Corn And Callus Treatment
Do you suffer from Corns or Calluses? Our friendly Podiatrists in East Fremantle would love to help you!
Corns and calluses are irritating and sometimes painful thickenings that appear in the skin in areas of excessive pressure. Hyperkeratosis is the medical term used for the thickened skin that forms corns and calluses. A foot callus is a more diffuse, flattened area of thick skin, while a corn is a thick, localised area that usually has a conical or circular shape.
Corns and calluses mainly occur on some parts of the feet. It can be painful when walking, even when they are very small. Common locations are:
- on the sole of foot or over the metatarsal arch.
- on the outside of the fifth toe, where it rubs against the shoe.
- between the fourth and fifth toes.Foot corns which occur between the toes are often whitish; they are sometimes called “soft corns” (heloma molles), as compared to the more common “hard corns” (heloma durums) found in other locations.
Causes and Contributing Factors:
Factors that can cause Corns and calluses are bony prominences or structural deformities, such as hammertoes and bunions. More commonly they are caused through faulty foot function such as over-pronation or over-supination (flat feet or arches that are too high).

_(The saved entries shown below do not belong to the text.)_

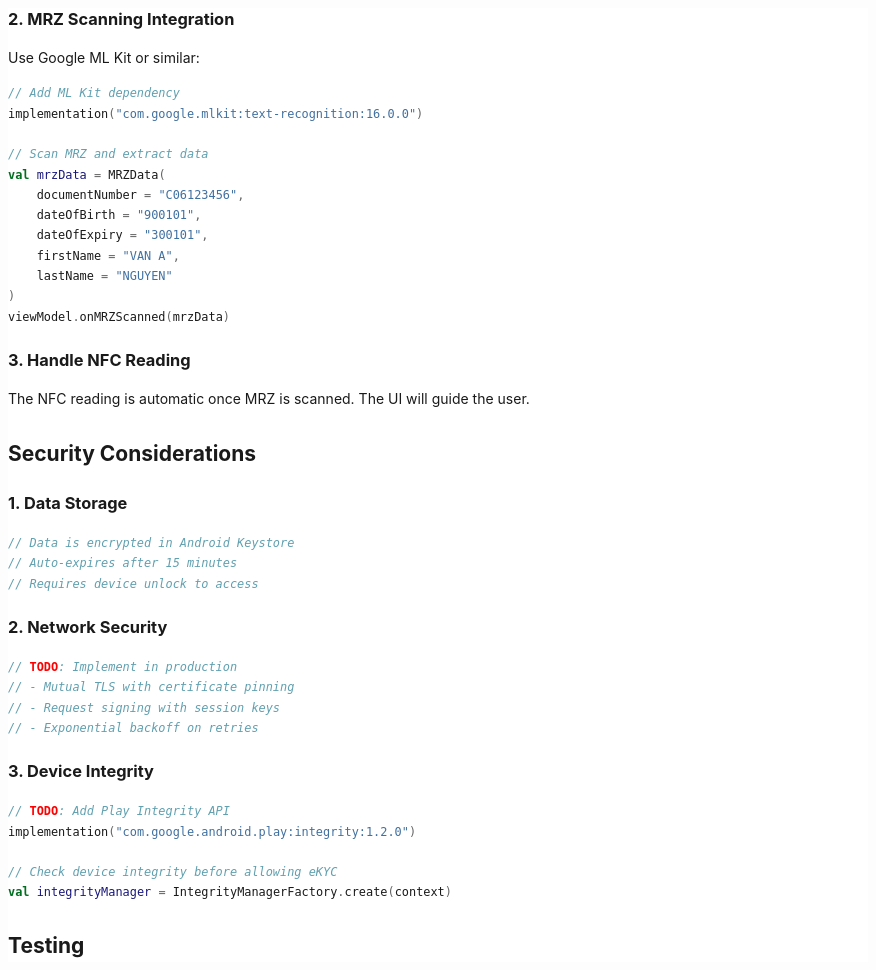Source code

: ### 2. MRZ Scanning Integration

Use Google ML Kit or similar:

```kotlin
// Add ML Kit dependency
implementation("com.google.mlkit:text-recognition:16.0.0")

// Scan MRZ and extract data
val mrzData = MRZData(
    documentNumber = "C06123456",
    dateOfBirth = "900101",
    dateOfExpiry = "300101",
    firstName = "VAN A",
    lastName = "NGUYEN"
)
viewModel.onMRZScanned(mrzData)
```

### 3. Handle NFC Reading

The NFC reading is automatic once MRZ is scanned. The UI will guide the user.

## Security Considerations

### 1. Data Storage
```kotlin
// Data is encrypted in Android Keystore
// Auto-expires after 15 minutes
// Requires device unlock to access
```

### 2. Network Security
```kotlin
// TODO: Implement in production
// - Mutual TLS with certificate pinning
// - Request signing with session keys
// - Exponential backoff on retries
```

### 3. Device Integrity
```kotlin
// TODO: Add Play Integrity API
implementation("com.google.android.play:integrity:1.2.0")

// Check device integrity before allowing eKYC
val integrityManager = IntegrityManagerFactory.create(context)
```

## Testing

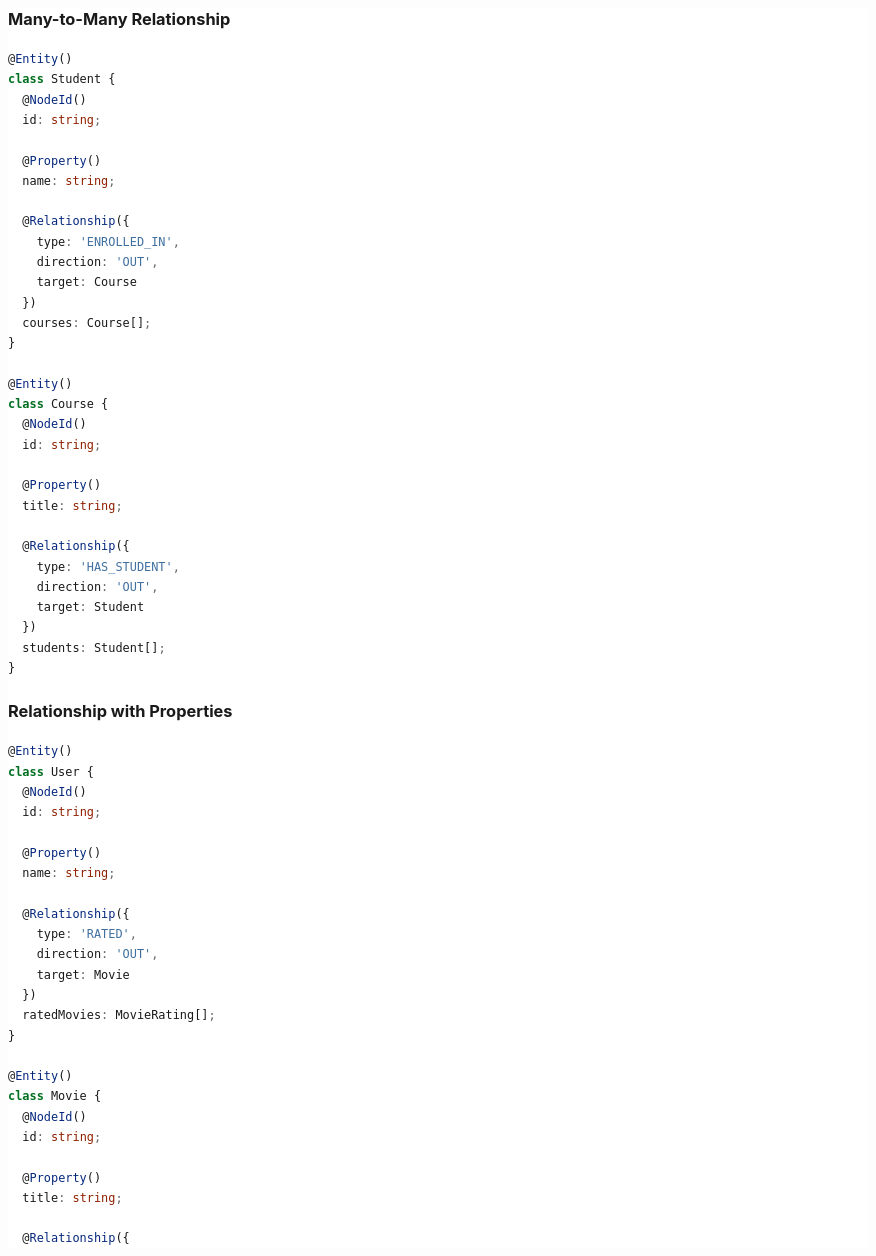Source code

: ### Many-to-Many Relationship

```typescript
@Entity()
class Student {
  @NodeId()
  id: string;

  @Property()
  name: string;

  @Relationship({
    type: 'ENROLLED_IN',
    direction: 'OUT',
    target: Course
  })
  courses: Course[];
}

@Entity()
class Course {
  @NodeId()
  id: string;

  @Property()
  title: string;

  @Relationship({
    type: 'HAS_STUDENT',
    direction: 'OUT',
    target: Student
  })
  students: Student[];
}
```

### Relationship with Properties

```typescript
@Entity()
class User {
  @NodeId()
  id: string;

  @Property()
  name: string;

  @Relationship({
    type: 'RATED',
    direction: 'OUT',
    target: Movie
  })
  ratedMovies: MovieRating[];
}

@Entity()
class Movie {
  @NodeId()
  id: string;

  @Property()
  title: string;

  @Relationship({
```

Other factors that may be responsible are: ill-fitting of socks and shoes. Activities that increase stress applied to the skin of the feet, such as sports with a lot of twisting and turning like squash or athletic events like running or jumping.
The most common symptom of a Corn is a raised hard bump which appears on the skin. It is usually painful. Corns on feetare generally smaller than calluses and have a hard centre surrounded by inflamed skin. It tend to develop on tops and sides of your toes. It can even develop between your toes.
Callouses may form cracks or fissures and may vary in colour from white to grey-yellow, brown or red. They can be painless or tender to touch.
Our podiatrists in the Fremantle CBD treat callus and corns with a variety of approaches, depending on their size and location. Often simple shaving of the callus or removal of the corn will give quick relief. The more important part that our podiatrist will do is assess the reason why the corn or callus is forming and work on a strategy to prevent it recurring.
Other things that our podiatrists in Fremantle will recommend is to:
- Keep your feet dry and friction-free.
- Wear properly fitted shoes and cotton socks, not wool or synthetic fibres that might irritate the skin.
- ask our podiatrists about your foot function and if orthotics may assist in preventing further cases.